[EXCERPT TO READ]:
*** Block opens ***

_UserExceptionVector and _UserExceptionVector_1 are actually compiled to different sections, so the compiler doesn't know the address of _UserExceptionVector_1 at compile time..
It sounds like you're implying 'j' cannot be retargeted link-time, and that it must be a 'call0' for that reason. I never really considered it, and never noticed because I do everything all-together.
Actually, writing this out makes me think that you might be better off creating your own set of vectors as well - just like the esp-open-rtos approach.
This feels like a very heavy approach, and feels like it might not be as compatible with other systems. Though I agree it is a lot cleaner. Speaking of that...
This also means you don't have to --wrap anything at all, or memcpy random bits of memory.

*** Block closes ***

[SUPPLIED RECORDS]:
*** Block opens ***

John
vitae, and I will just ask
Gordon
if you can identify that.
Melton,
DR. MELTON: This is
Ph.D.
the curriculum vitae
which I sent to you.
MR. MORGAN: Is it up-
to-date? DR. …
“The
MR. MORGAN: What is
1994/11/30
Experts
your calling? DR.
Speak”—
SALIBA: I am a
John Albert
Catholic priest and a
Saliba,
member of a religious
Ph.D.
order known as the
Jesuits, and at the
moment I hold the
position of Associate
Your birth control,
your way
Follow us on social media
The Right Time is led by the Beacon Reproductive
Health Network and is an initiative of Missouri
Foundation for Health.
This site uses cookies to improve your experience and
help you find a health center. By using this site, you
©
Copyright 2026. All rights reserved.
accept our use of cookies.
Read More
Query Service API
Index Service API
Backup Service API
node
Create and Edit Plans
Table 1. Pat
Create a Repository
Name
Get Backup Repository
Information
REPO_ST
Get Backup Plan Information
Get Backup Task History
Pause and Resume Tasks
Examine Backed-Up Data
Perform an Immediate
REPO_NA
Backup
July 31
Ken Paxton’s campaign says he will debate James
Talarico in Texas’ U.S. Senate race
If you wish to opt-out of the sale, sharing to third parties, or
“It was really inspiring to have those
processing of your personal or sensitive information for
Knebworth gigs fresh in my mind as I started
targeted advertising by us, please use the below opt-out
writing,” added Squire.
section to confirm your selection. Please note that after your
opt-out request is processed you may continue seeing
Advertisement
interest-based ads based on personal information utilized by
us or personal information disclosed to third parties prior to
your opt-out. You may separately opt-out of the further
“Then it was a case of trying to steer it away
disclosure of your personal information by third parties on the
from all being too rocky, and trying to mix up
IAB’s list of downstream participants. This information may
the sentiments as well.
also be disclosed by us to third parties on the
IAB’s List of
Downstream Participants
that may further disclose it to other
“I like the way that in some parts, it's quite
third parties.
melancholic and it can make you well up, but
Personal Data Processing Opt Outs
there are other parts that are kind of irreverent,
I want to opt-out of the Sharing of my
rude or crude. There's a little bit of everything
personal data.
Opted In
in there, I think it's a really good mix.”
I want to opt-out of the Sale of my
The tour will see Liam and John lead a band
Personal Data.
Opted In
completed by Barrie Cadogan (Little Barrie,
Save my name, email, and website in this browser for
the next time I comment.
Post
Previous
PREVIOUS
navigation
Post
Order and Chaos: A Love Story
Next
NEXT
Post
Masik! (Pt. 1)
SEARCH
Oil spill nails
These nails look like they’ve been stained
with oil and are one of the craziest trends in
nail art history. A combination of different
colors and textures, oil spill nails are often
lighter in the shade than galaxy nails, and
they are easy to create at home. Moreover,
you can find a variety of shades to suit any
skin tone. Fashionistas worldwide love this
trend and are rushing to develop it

*** Block closes ***
*** Block opens ***

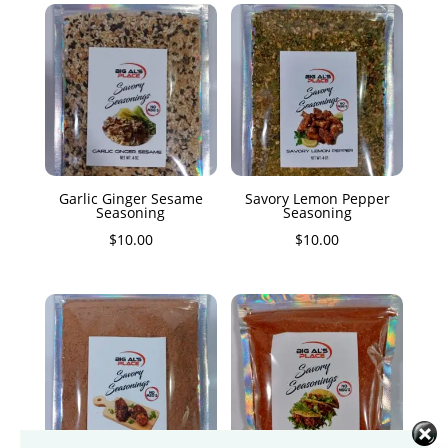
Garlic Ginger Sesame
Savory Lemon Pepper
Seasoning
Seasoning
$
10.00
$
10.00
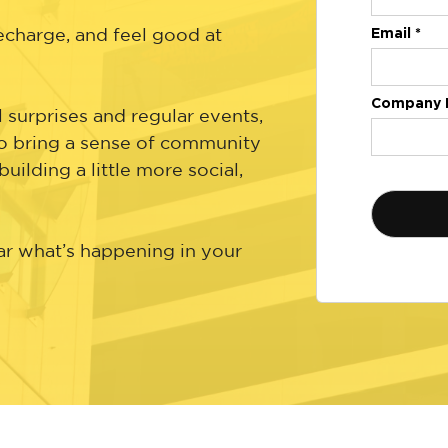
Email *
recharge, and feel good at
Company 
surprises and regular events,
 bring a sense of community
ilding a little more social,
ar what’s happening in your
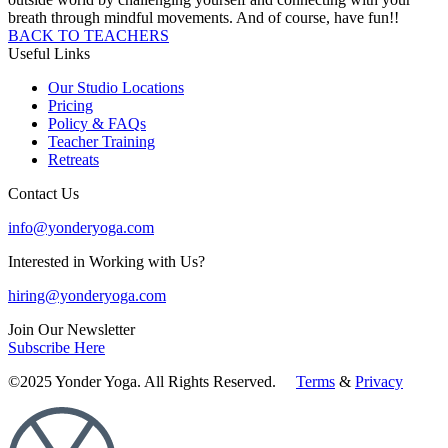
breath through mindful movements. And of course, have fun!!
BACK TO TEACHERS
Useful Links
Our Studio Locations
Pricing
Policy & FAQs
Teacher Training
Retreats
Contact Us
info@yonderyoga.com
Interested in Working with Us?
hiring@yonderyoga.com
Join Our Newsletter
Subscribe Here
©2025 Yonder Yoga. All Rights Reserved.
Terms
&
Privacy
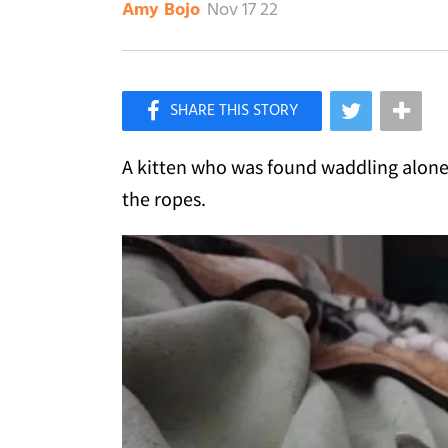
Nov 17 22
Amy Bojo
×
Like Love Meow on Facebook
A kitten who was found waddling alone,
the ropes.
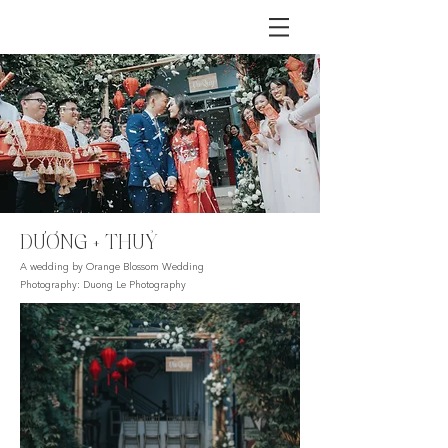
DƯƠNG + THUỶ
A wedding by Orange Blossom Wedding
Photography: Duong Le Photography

*** Block closes ***

[WHAT IS BEING ASKED]:
Answer these questions from the forum thread on exception vectors:
1. Why doesn't the compiler know the address of _UserExceptionVector_1 at compile time?
2. Whose approach does the thread suggest following when creating your own set of vectors?
3. What two things does the final sentence say you would no longer have to do?

[EXERCISE OUTPUT]:
1. _UserExceptionVector and _UserExceptionVector_1 are compiled to different sections.
2. The esp-open-rtos approach.
3. You wouldn't have to --wrap anything, and you wouldn't have to memcpy random bits of memory.